With climate change recognised as a global phenomenon, Grupa Azoty needs to keep in compliance with changing regulations, related mainly to CO2 emission allowances.
In order to reduce the impact of greenhouse gas emissions at Grupa Azoty, the energy intensity of processes has been consistently reduced for a number of years, resulting in lower atmospheric emissions of greenhouse gases. In addition, the company has deployed a system for monitoring and reporting CO2 emissions.
At Grupa Azoty Kędzierzyn, the baskets in oxidisers at nitric acid units were modernised to bring down greenhouse gas emissions. In addition, fresh catalyst was added, which increased contact surface and effectiveness of nitrogen oxide reduction.
In 2018, Grupa Azoty Kędzierzyn’s requirement for emission allowances exceeded the free allocation. However, given the company’s environmental protection projects (construction of a new CHP plant), it additionally received another tranche of free allowances. 4.5% of its actual verified emissions for 2018 were settled with cheaper CER units. The balance of allowances were purchased on the market in spot and forward transactions in accordance with the Group’s common CO2 Emission Allowance Trading Policy followed by its main companies. The main objective of the policy is to spread the price risk over time, with plans to purchase emission allowances made yearly for the next three years.
Grupa Azoty Puławy reduced its GHG emissions thanks to completion of the following projects in 2018:
- Installation of the expansion turbine unit and an electricity generator on the natural gas stream for ammonia unit II,
- Upgrade of the circulation water network in the ammonia department,
- Replacement of transformers, upgrade of emergency lighting and switchgear.
Another practice designed to cut greenhouse gas emissions, carried out on a continuous basis, involves the use of high-efficiency catalysts to reduce NOx emissions (N2O) from the nitric acid unit and to increase energy efficiency. The company is working on reducing its consumption of natural gas (production and energy efficiency improvements) and energy carriers (energy efficiency improvements), especially of high-pressure heating steam and process steam.
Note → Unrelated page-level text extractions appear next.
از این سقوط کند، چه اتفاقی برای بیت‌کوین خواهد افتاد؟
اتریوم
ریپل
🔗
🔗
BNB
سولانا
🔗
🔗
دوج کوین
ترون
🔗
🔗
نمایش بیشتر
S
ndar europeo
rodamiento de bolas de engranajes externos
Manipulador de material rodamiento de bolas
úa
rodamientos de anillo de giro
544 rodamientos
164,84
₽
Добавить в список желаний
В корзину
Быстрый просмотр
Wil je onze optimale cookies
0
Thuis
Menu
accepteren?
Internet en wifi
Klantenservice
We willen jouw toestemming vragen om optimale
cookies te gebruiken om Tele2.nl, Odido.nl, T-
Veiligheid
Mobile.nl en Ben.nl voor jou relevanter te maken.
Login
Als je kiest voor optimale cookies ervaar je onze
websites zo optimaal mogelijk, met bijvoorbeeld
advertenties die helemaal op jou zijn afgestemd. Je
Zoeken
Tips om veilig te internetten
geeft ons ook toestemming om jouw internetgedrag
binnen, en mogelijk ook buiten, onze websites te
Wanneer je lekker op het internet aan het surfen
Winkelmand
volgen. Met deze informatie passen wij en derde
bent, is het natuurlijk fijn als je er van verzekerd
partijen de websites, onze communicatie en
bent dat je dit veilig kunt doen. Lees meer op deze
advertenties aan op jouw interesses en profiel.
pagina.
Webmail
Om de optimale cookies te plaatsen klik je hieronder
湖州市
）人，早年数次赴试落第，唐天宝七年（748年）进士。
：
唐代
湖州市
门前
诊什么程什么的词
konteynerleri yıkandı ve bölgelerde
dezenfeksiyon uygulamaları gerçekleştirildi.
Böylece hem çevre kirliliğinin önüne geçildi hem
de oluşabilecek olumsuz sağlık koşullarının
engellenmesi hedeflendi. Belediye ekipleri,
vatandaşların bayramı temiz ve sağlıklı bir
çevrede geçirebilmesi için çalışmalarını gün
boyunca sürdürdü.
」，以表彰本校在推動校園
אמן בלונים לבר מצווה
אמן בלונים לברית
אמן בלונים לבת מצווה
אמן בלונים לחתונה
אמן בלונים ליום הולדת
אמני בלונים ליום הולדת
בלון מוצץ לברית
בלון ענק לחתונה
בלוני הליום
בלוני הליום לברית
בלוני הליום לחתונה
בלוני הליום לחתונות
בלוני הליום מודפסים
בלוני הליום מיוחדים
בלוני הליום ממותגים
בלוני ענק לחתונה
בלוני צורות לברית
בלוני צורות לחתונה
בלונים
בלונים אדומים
Grupa Azoty Police’s situation with regard to greenhouse gas emissions has largely stabilised. In the second trading period (2013–2020), the European Emissions Trading Scheme covers five of the company's installations. Every year, the balance of the required allowances are purchased by the company on the secondary market.
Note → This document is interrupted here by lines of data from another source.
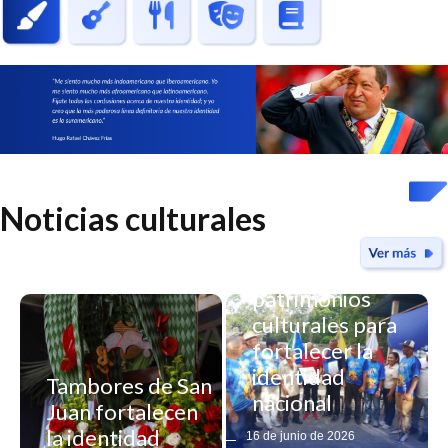
Noticias culturales
Yaracuy declara
nuevos
patrimonios
culturales para
fortalecer la
identidad
Tambores de San
nacional
Juan fortalecen
Registro
la identidad
16 de junio de 2026
artesanal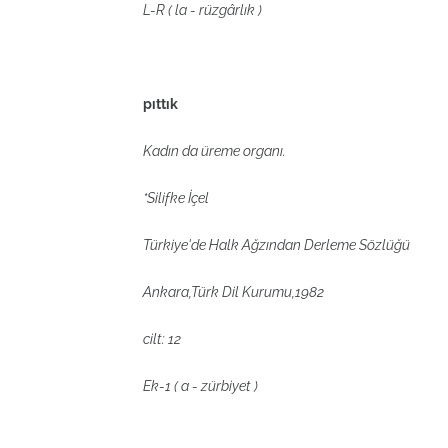
L-R ( la - rüzgârlık )
pıttık
Kadın da üreme organı.
*Silifke İçel
Türkiye'de Halk Ağzından Derleme Sözlüğü
Ankara,Türk Dil Kurumu,1982
cilt: 12
Ek-1 ( a - zürbiyet )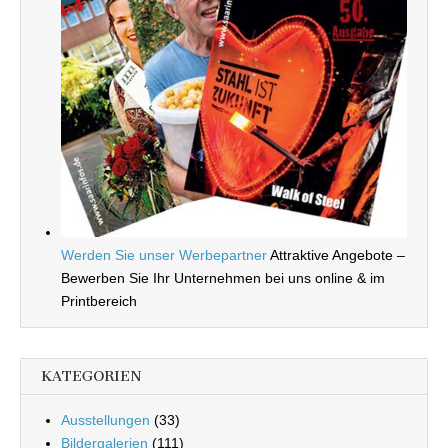
Werden Sie unser Werbepartner
Attraktive Angebote –
Bewerben Sie Ihr Unternehmen bei uns online & im
Printbereich
KATEGORIEN
Ausstellungen
(33)
Bildergalerien
(111)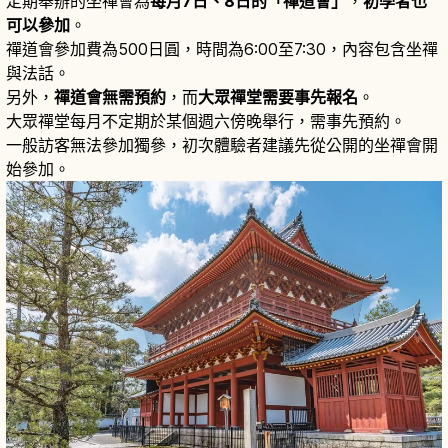
定期舉辦的坐禪會為
每月7日、8日的「禪道會」
，
初學者也
可以參加
。
禪道會參加費為500日圓，時間為6:00至7:30，內容包含坐禪
與法話。
另外，
禪道會無需預約
，而
大眾禪堂需要事先報名
。
大眾禪堂每月不定期於某個週六傍晚舉行，需事先預約。
一般訪客無法參加獨參，初次體驗者建議先從公開的坐禪會開
始參加。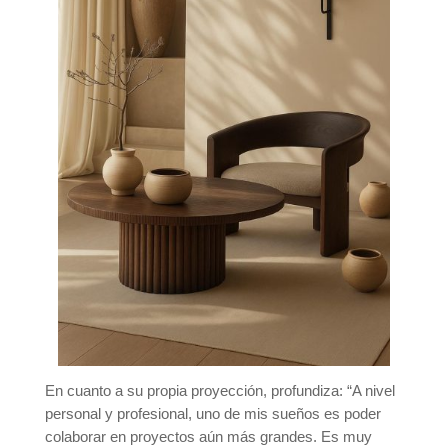
En cuanto a su propia proyección, profundiza: “A nivel
personal y profesional, uno de mis sueños es poder
colaborar en proyectos aún más grandes. Es muy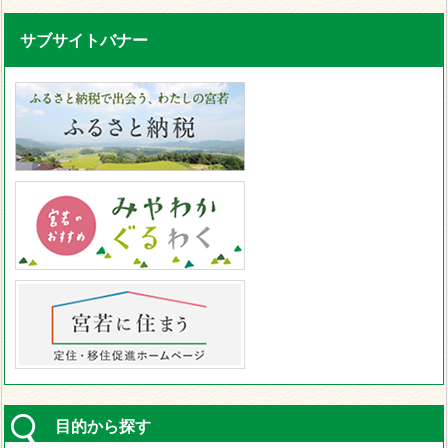
サブサイトバナー
目的から探す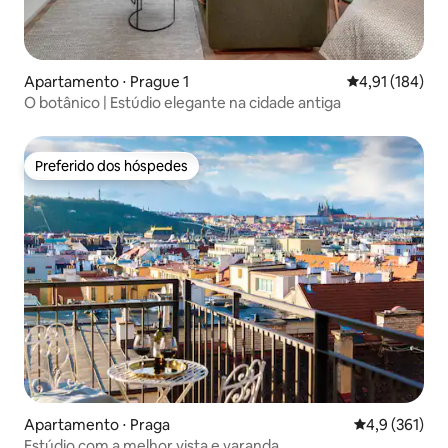
Apartamento ⋅ Prague 1
4,91 de uma av
4,91 (184)
O botânico | Estúdio elegante na cidade antiga
Preferido dos hóspedes
Preferido dos hóspedes
Apartamento ⋅ Praga
4,9 de uma av
4,9 (361)
Estúdio com a melhor vista e varanda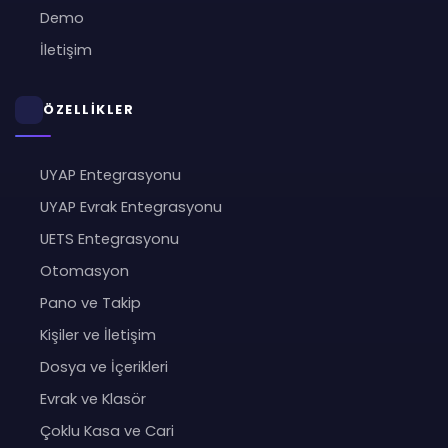
Demo
İletişim
ÖZELLİKLER
UYAP Entegrasyonu
UYAP Evrak Entegrasyonu
UETS Entegrasyonu
Otomasyon
Pano ve Takip
Kişiler ve İletişim
Dosya ve İçerikleri
Evrak ve Klasör
Çoklu Kasa ve Cari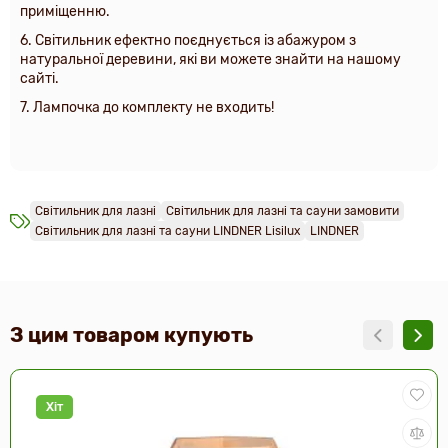
приміщенню.
6. Світильник ефектно поєднується із абажуром з
натуральної деревини, які ви можете знайти на нашому
сайті.
7. Лампочка до комплекту не входить!
Світильник для лазні
Світильник для лазні та сауни замовити
Світильник для лазні та сауни LINDNER Lisilux
LINDNER
З цим товаром купують
Хіт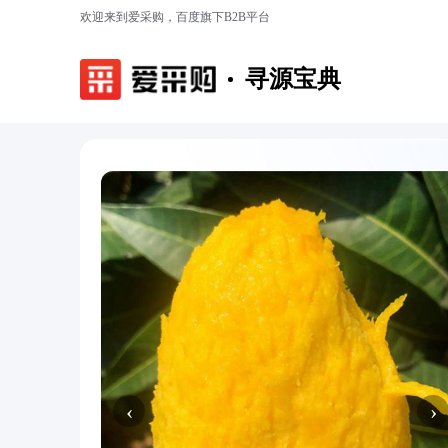
欢迎来到爱采购，百度旗下B2B平台
寻源宝典
‹
›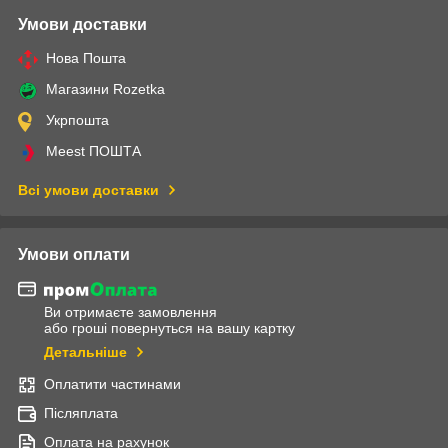
Умови доставки
Нова Пошта
Магазини Rozetka
Укрпошта
Meest ПОШТА
Всі умови доставки
Умови оплати
Ви отримаєте замовлення
або гроші повернуться на вашу картку
Детальніше
Оплатити частинами
Післяплата
Оплата на рахунок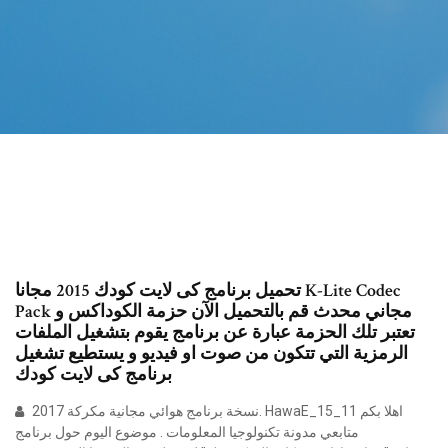
تحميل برنامج كى لايت كودك 2015 مجانا K-Lite Codec
Pack مجاني محدث قم بالتحميل الآن حزمة الكوداكس و
تعتبر تلك الحزمة عبارة عن برنامج يقوم بتشغيل الملفات
الرمزية التي تتكون من صوت او فيديو و يستطيع تشغيل
برنامج كى لايت كودك
نسخة برنامج هوائي مجانية مكركة 2017. HawaE_15_11 اهلا بكم
متابعي مدونة تكنولوجيا المعلومات . موضوع اليوم حول برنامج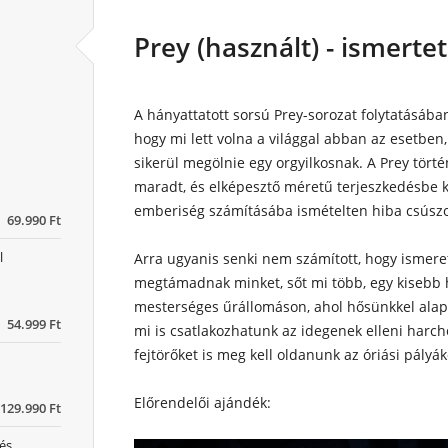
Prey (használt) - ismerte
A hányattatott sorsú Prey-sorozat folytatásá
hogy mi lett volna a világgal abban az esetb
sikerül megölnie egy orgyilkosnak. A Prey tört
maradt, és elképesztő méretű terjeszkedésbe k
emberiség számításába ismételten hiba csúszo
69.990 Ft
l
Arra ugyanis senki nem számított, hogy ismeret
megtámadnak minket, sőt mi több, egy kisebb h
mesterséges űrállomáson, ahol hősünkkel ala
54.999 Ft
mi is csatlakozhatunk az idegenek elleni harcho
fejtörőket is meg kell oldanunk az óriási pályá
Előrendelői ajándék:
129.990 Ft
és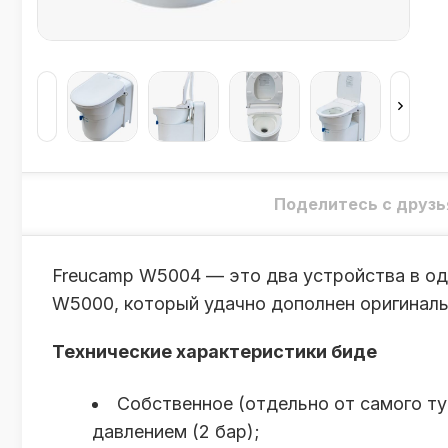
Поделитесь с друзь
Freucamp W5004 — это два устройства в од
W5000, который удачно дополнен оригинал
Технические характеристики биде
Собственное (отдельно от самого т
давлением (2 бар);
The ongoing transformation of the global plastics market has sparked mounting price pressures. A competitive advantage is increasingly a matter of possessing capacities to manufacture specialty plastic and chemical products. Producers in developing and resource-rich countries are expanding their product ranges to include specialty categories. The world’s fertilizer production capacities are growing, as is a global overhang in the supply of caprolactam and polyamide. The competitive struggle between PA6 manufacturers is intensifying.
In Poland, challenges are posed by the grey market – illegal imports and sales of counterfeit products – coupled with a growing pressure from imported fertilizers.
Against this background, both investors and analysts are paying increasingly more attention to environmental, social and governance (ESG) aspects.